Random Shots: Oh, Those Good Old Days

Against the Current, No. 49, March/April 1994

R.F. Kampfer

SEEMS LIKE ONLY yesterday, after the Gulf War and the collapse of the Soviet Union, that people were bragging (on the right), or worrying (on the left) that the United States would exercise “unrestricted world hegemony.” Needless to say, that was before Somalia, Yugoslavia and Haiti.

Personal problems have no meaning these days: Next to Sarajevo, everything else must become trivial.

There is an unreasonable display of anxiety about the prospect of North Korea building a couple of nuclear bombs. One might ask what good the Soviet Union ever got from its extensive and expensive nuclear arsenal. The only people who might get away with using nukes would be those who don’t have any territory of their own to lose.

Speaking of which: The Sicilian Mafia is reported to be shopping around the former Soviet Union for tactical nukes. That should be enough to keep the most recalcitrant dry-cleaner in line.

Meanwhile the National Rifle Association says that honest citizens need handguns for protection from criminals. Hunters know that even experienced target shooters tend to fire wild and often the first time a deer pops out of the bushes. Expect an even greater level of “buck fever” when confronting an armed assailant Talk about your collateral damage.

Kampfer’s Kulfure Komer

THEATER OWNERS HAVE concerns about audience response to the “Gettysburg” epic. Said one: “I started out with groups of people arguing strategy and tactics during intermission. Next they started coming in uniform. First thing you know, they’re organizing into units and reenacting the battle during the movie. Heth’s division got ambushed in the lobby by Buford’s cavalry last week Then the 20th Maine starts digging in to keep Hood out of the left balcony, and Stuart’s cavalry annoys everyone by wandering in when the movie is two-thirds over. Now Longstreet is massing troops to throw Hancock out of the mezzanine. The ushers can barely sweep up the Minie balls between shows. It’s getting worse than the ‘Rocky Horror Show.”

A new retrospective of the “Leave It To Beaver” show will feature Ward’s long-lost illegitimate son, Eldridge.

When Jane Fonda went to the Soviet Union in 1975 to act in The Blue Bird, she surprised the Russian crew by wanting to talk about Lenin. Now she’s gone back to Russia to lecture on diet and exercise.

Really Random Reports

THE CHIAPAS UPRISING should give a lot of NAFTA supporters second thoughts about investing in Mexico.
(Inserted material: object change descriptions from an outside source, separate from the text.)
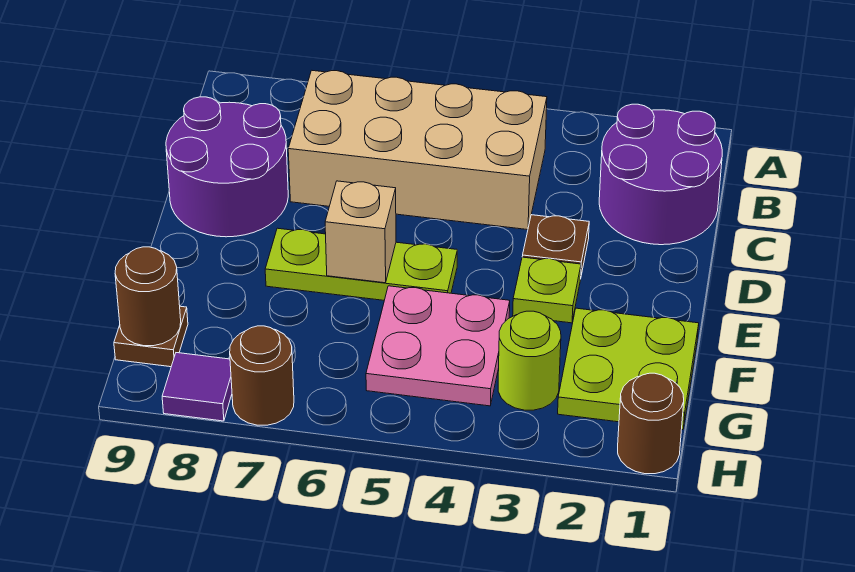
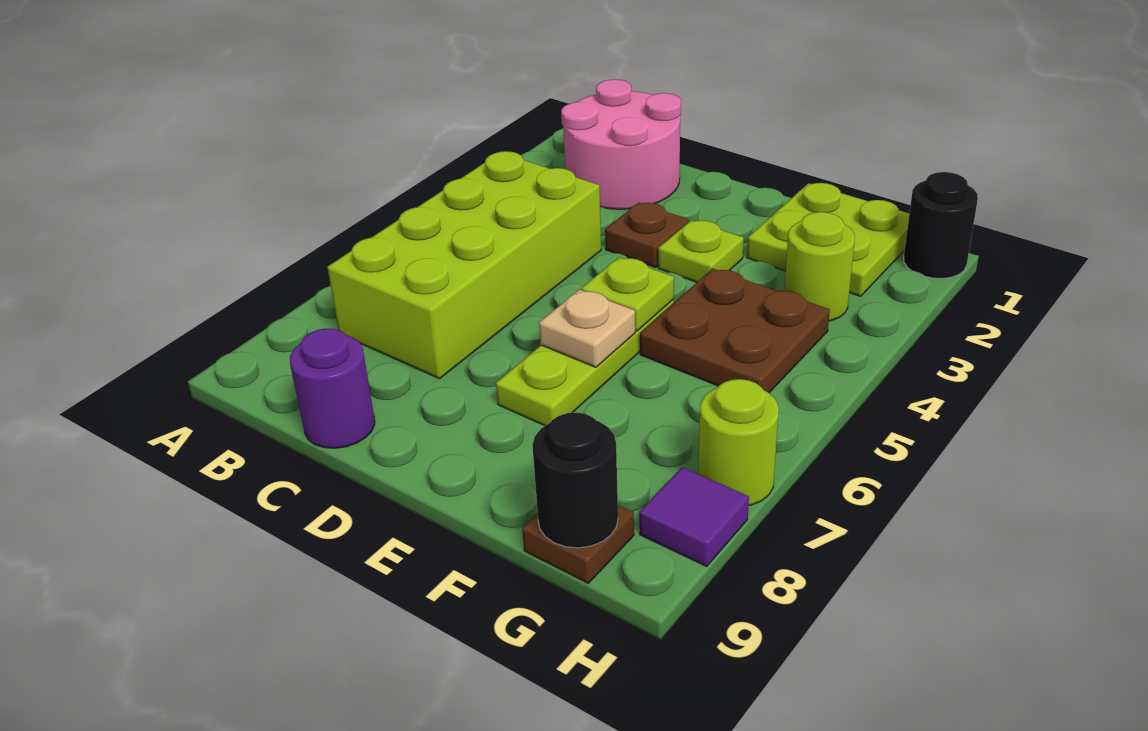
purple 2x2 round brick [599,104,722,245] -> pink 2x2 round brick [561,79,681,209]
tan 2x4 brick [288,71,547,230] -> lime 2x4 brick [327,151,601,379]
purple 2x2 round brick [166,97,288,237] -> purple 1x1 round brick [290,328,375,448]
none -> lime 1x1 plate [581,257,674,331]
tan 1x1 brick [325,181,396,283] -> tan 1x1 plate [539,290,635,367]
pink 2x2 plate [366,286,510,406] -> brown 2x2 plate [640,269,830,393]
brown 1x1 round brick [115,247,181,346] -> black 1x1 round brick [532,412,618,548]
brown 1x1 round brick [618,373,684,474] -> black 1x1 round brick [904,172,978,279]
brown 1x1 round brick [230,326,294,425] -> lime 1x1 round brick [698,379,779,505]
Remember when “flesh-colored” band-aids were all pink? In these more enlightened times they are available in “peach” and “coffee.”

Spring Training Note: In hopes of improving their lackluster performance, the Detroit Tigers spend the winter at “Pitchers’ Camp” in Michigan’s Upper Peninsula. No means were provided; the players ate whatever birds or animals they could knock over with baseballs.

A lot of companies are installing exercise equipment at the workplace lately. This is just a sneaky way of finding out who isn’t working hard enough.

As part of the Clinton administration’s on-going program of toadying to the Republican Party, the post office is planning to release a Richard Nixon stamp. The main problem with preliminary designs is that people keep spitting on the wrong side.

Regardless of how Tonya Harding does in the Olympics, she’s had offers from several hockey teams.